***** Document extract *****

Letters to the Editor
With candidates announcing and the 2008 New Hampshire Primary beginning in earnest, I write to call attention to the fact that it is the N.H. Secretary of State, Bill Gardner, and not Governor Lynch, who will determine the date of the N.H. Primary. Your item on page 21 of the February issue is in need of correction in this regard.
As a member of the board of the N.H. Political Library I would like to thank New Hampshire Magazine for continuing to keep the focus on our N.H. Primary tradition. We hope every Granite Stater will become involved and do everything they can to make sure we continue to have a high level of civic engagement and the highest turnout in the presidential nominating calendar. With its low filing fee and level playing field, it is New Hampshire that keeps alive the American dream that anyone can run for president.
Oops, It’s Taxable
I believe some information about 529 Plans [“Senior Life,” February 2007] may be incorrect.
The author states that: “The IRS allows an annual gift of $12,000 to be made and deducted from the giver’s taxable income.” I believe that contributions to a 529 Plan are not deductible from one’s income.
Editor’s Note: The letter writer is correct. You can put $12,000 (or more) into the 529, but the gift is not deducted from the giver’s taxable income. Thanks for bringing this to our attention.

***** Recorded information *****

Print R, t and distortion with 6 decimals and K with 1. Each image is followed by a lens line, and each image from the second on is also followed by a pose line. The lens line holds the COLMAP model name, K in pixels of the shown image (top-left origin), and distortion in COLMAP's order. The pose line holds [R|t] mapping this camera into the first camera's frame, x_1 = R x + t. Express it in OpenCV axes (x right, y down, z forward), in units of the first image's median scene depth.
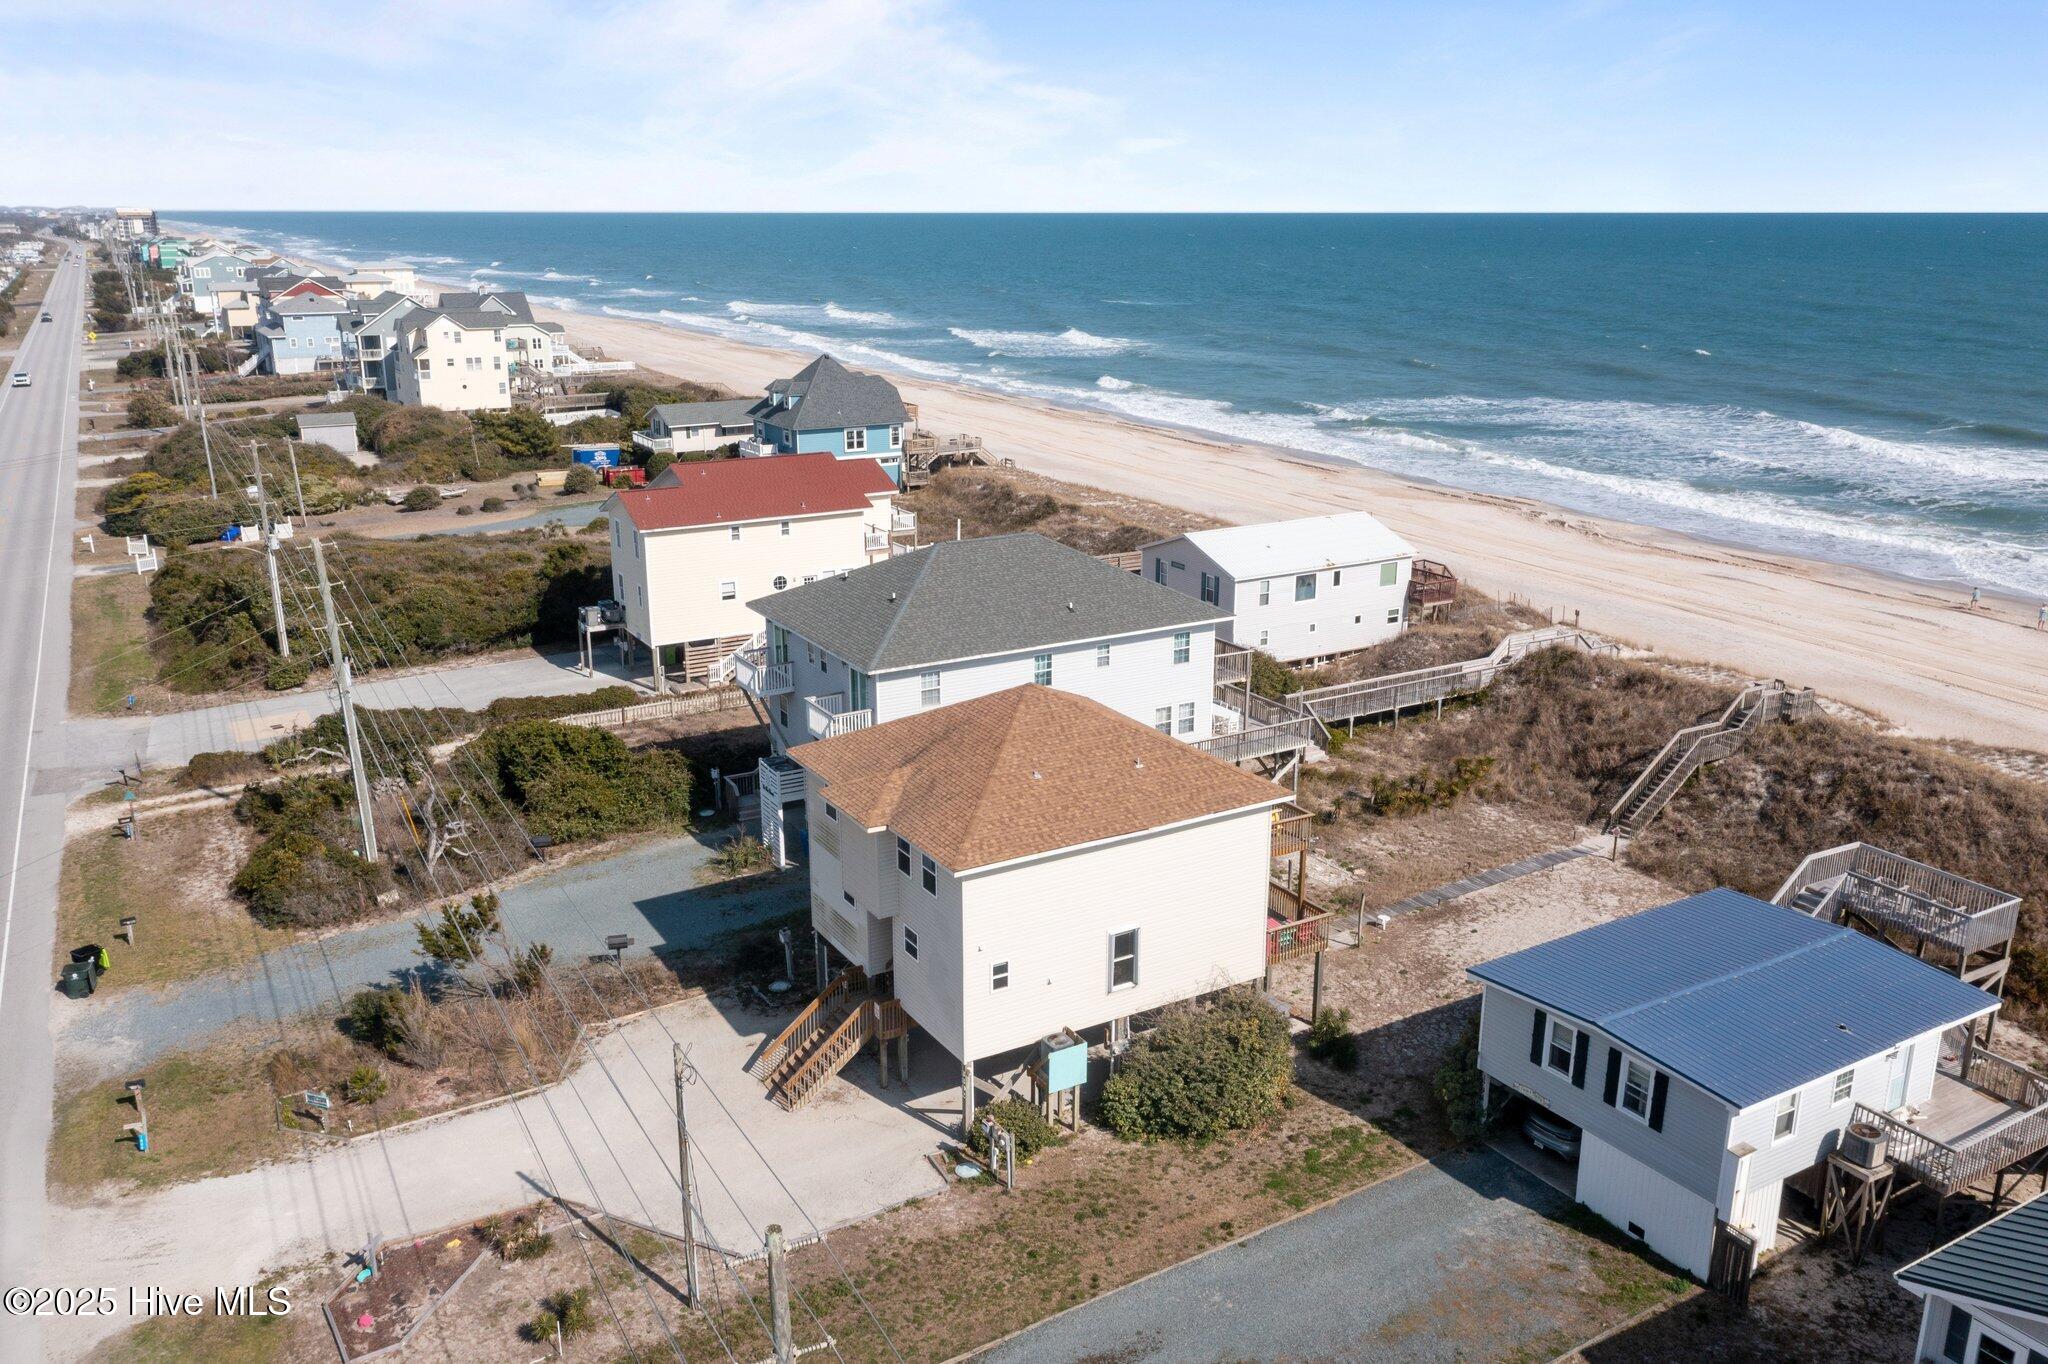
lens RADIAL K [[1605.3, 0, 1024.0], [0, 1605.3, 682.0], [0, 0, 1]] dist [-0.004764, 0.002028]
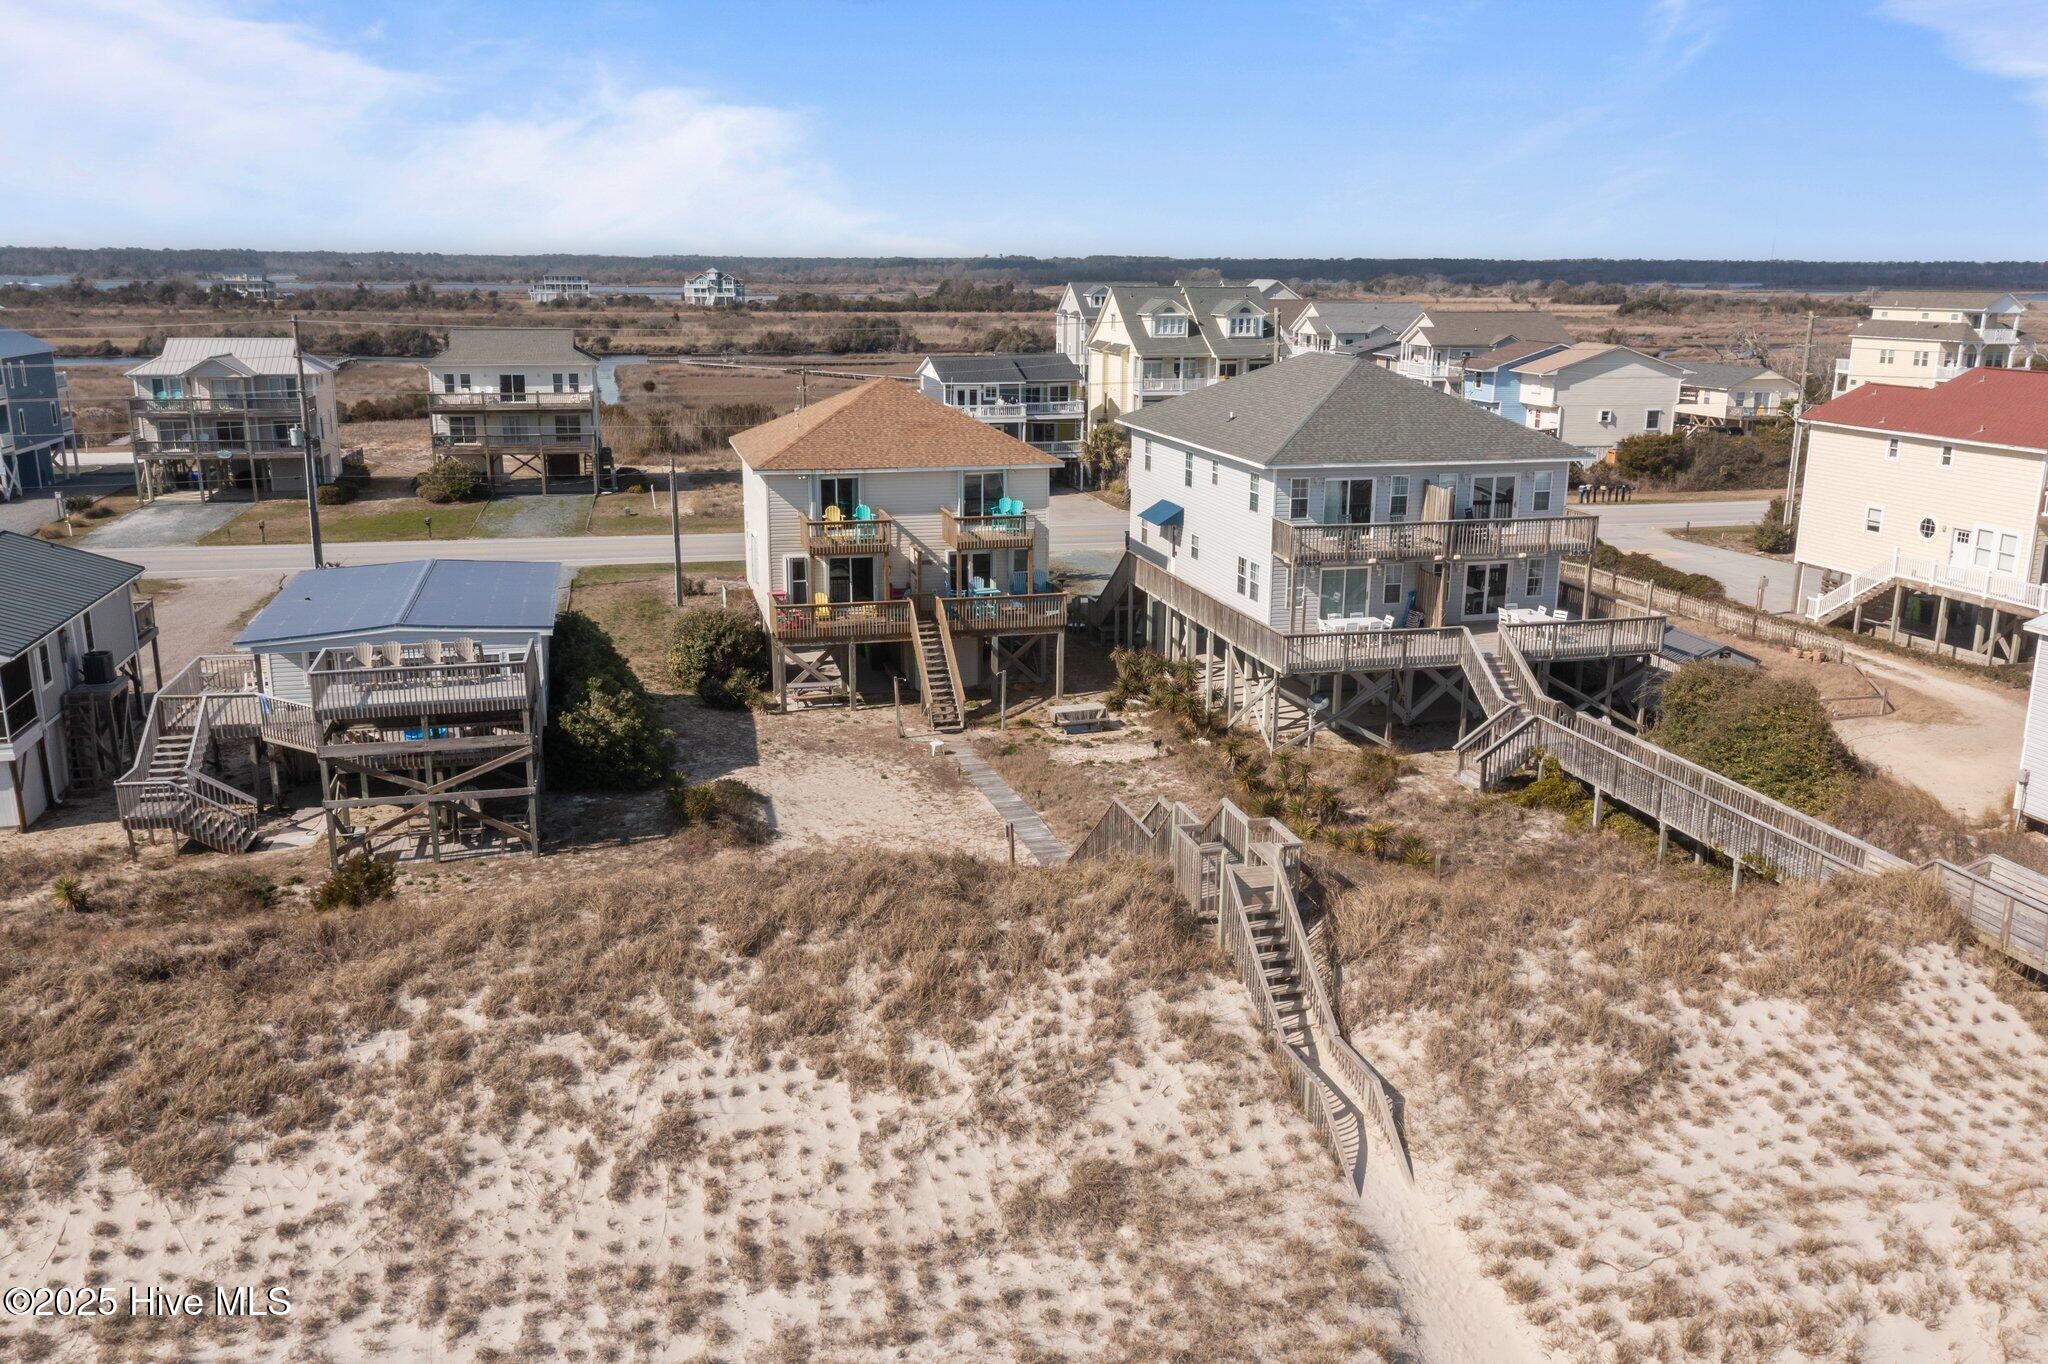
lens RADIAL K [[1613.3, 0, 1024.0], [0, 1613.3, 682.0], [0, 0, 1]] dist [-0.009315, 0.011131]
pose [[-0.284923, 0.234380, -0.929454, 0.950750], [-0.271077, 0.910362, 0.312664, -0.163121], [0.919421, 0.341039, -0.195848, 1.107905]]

*****

Exercise 1
Print the passage of the letters to the editor from "Oops, It’s Taxable" to "to our attention.", word for word.
Exercise 2
Answer these questions from the letters to the editor:
(a) According to the first letter, who will determine the date of the N.H. Primary?
(b) Which two features of the New Hampshire Primary does the first letter say keep alive the dream that anyone can run for president?
(c) What annual gift amount does the quoted author say the IRS allows?

Reply 1
Oops, It’s Taxable
I believe some information about 529 Plans [“Senior Life,” February 2007] may be incorrect.
The author states that: “The IRS allows an annual gift of $12,000 to be made and deducted from the giver’s taxable income.” I believe that contributions to a 529 Plan are not deductible from one’s income.
Editor’s Note: The letter writer is correct. You can put $12,000 (or more) into the 529, but the gift is not deducted from the giver’s taxable income. Thanks for bringing this to our attention.

Reply 2
(a) The N.H. Secretary of State, Bill Gardner.
(b) Its low filing fee and level playing field.
(c) $12,000.